Windhoek
Due to growing populations and changing food preferences, estimates indicate that the world needs to produce up to 60-100 percent more food by 2050.
In Namibia food insecurity is compounded by production limitations such as agricultural land having few expansion possibilities and limited access to water. Consequently, farming and herding are increasingly being carried out in marginal, fragile and more risk prone areas. Climate change further complicates the management of future agricultural systems, requiring an array of adaptation and mitigation measures.
The Farmers’ Field School (FFS) guide of the Food and Agriculture Organisation of the United Nations (FAO) provides strategic direction for engagement with relevant actors and stakeholders, build awareness of the FFS approach and its relevance to national and regional programmes. To meet increased food demands in the future, strategies are needed to intensify food production sustainably. Sustainable intensification by its nature needs to be location-specific: it must take account of local ecology as well as local socio-economic conditions to respond to local opportunities. The changing environment means that many farmers and other producers can no longer rely on their local knowledge the way they had in the past. For that reason, farmers must be able to access ecology-literacy training where new knowledge is generated locally to fit specific conditions, allowing farmers to master the management skills required to play a leading role in sustainably intensifying production, the document recommends.
Additionally, cash is becoming increasingly important among smallholders due to their needs to pay for health care and the schooling of children, etc. This has triggered a need for more market-oriented agriculture as well as diversification of income sources among rural farming communities, a major shift for the traditionally agriculturally based livelihoods of communities. The nature of the challenges faced go beyond the level of individual farms and necessitate a high level of coordination.
This changing situation requires farmers, pastoralists and fisher folk who are innovative and flexible.
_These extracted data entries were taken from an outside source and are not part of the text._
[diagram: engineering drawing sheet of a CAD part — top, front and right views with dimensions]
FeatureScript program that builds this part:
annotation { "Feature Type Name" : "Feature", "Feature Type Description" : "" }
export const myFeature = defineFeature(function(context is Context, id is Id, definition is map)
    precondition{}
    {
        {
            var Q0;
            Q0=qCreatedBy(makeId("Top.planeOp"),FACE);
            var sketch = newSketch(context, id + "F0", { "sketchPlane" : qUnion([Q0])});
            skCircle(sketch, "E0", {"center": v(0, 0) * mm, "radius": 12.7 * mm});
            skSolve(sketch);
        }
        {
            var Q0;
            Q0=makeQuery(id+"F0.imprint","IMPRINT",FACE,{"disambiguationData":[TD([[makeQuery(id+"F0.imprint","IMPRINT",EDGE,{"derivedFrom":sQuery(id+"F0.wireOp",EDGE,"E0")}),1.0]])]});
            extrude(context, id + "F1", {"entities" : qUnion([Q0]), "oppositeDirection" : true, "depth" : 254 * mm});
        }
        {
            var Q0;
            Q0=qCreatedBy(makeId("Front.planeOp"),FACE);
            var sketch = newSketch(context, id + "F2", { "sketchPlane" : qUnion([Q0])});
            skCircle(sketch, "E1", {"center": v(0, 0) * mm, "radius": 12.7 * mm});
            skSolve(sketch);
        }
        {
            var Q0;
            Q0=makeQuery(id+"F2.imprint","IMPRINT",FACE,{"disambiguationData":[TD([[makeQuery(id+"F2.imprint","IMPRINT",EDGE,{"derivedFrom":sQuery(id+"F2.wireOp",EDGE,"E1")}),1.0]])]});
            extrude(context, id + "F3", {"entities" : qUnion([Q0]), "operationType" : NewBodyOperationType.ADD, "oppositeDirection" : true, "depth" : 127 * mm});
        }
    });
However, those producers will need new skills and capacities, along with new tools, processes and ways of organising and managing farming, if they are to make agriculture more economically, socially, and environmentally efficient. With their holistic nature, in which the technical, social and financial domains of farmers lives are addressed concurrently focusing on developing critical decision-making capacity, FFS play a critical role in supporting farmers’ needs in this challenging context.
From the 1980s and for more than two decades, most countries in the developing world embraced the Training and Visit (T&V) system, which was built on the concepts of diffusion of innovation and transfer of technology from scientists to farmers using an essentially one-way mode of communication. However, in the wake of a number of large impact studies, this concept is nowadays largely considered a failed system. In many situations the dissemination of standard packages of inputs and practices and blueprint recommendations are now thought to be inappropriate. In the past national priorities of increased production (often to feed urban consumers as part of economic development strategies) led to top down extension systems that did not help farmers sufficiently to solve new and emerging problems. Nor improve and adapt scientific and technical innovations to their local conditions. Neither did these commodity-centred rather than people-centred – programmes build strong, responsive and adaptive local institutions that could improve smallholder farmers’ livelihoods by better leveraging market opportunities.
There is a general recognition now that sustainability of the agricultural improvement process is not necessarily to be found in the technologies introduced, but rather in the social process of active farmer-managed innovation and dissemination of ideas where farmers manage and coordinate ecological processes. Appropriate technological solutions will vary depending on local circumstances. Therefore the understanding of the specific context is essential, requiring knowledge that is complex and diverse. While past extension was seen as mainly an act of transferring technologies to farmers, there is thus now a growing focus on farmer participation in the innovation process and on the facilitation of experimentation among communities.
Despite this positive shift in agricultural extension systems, contradictions within those systems still complicate efforts in many countries.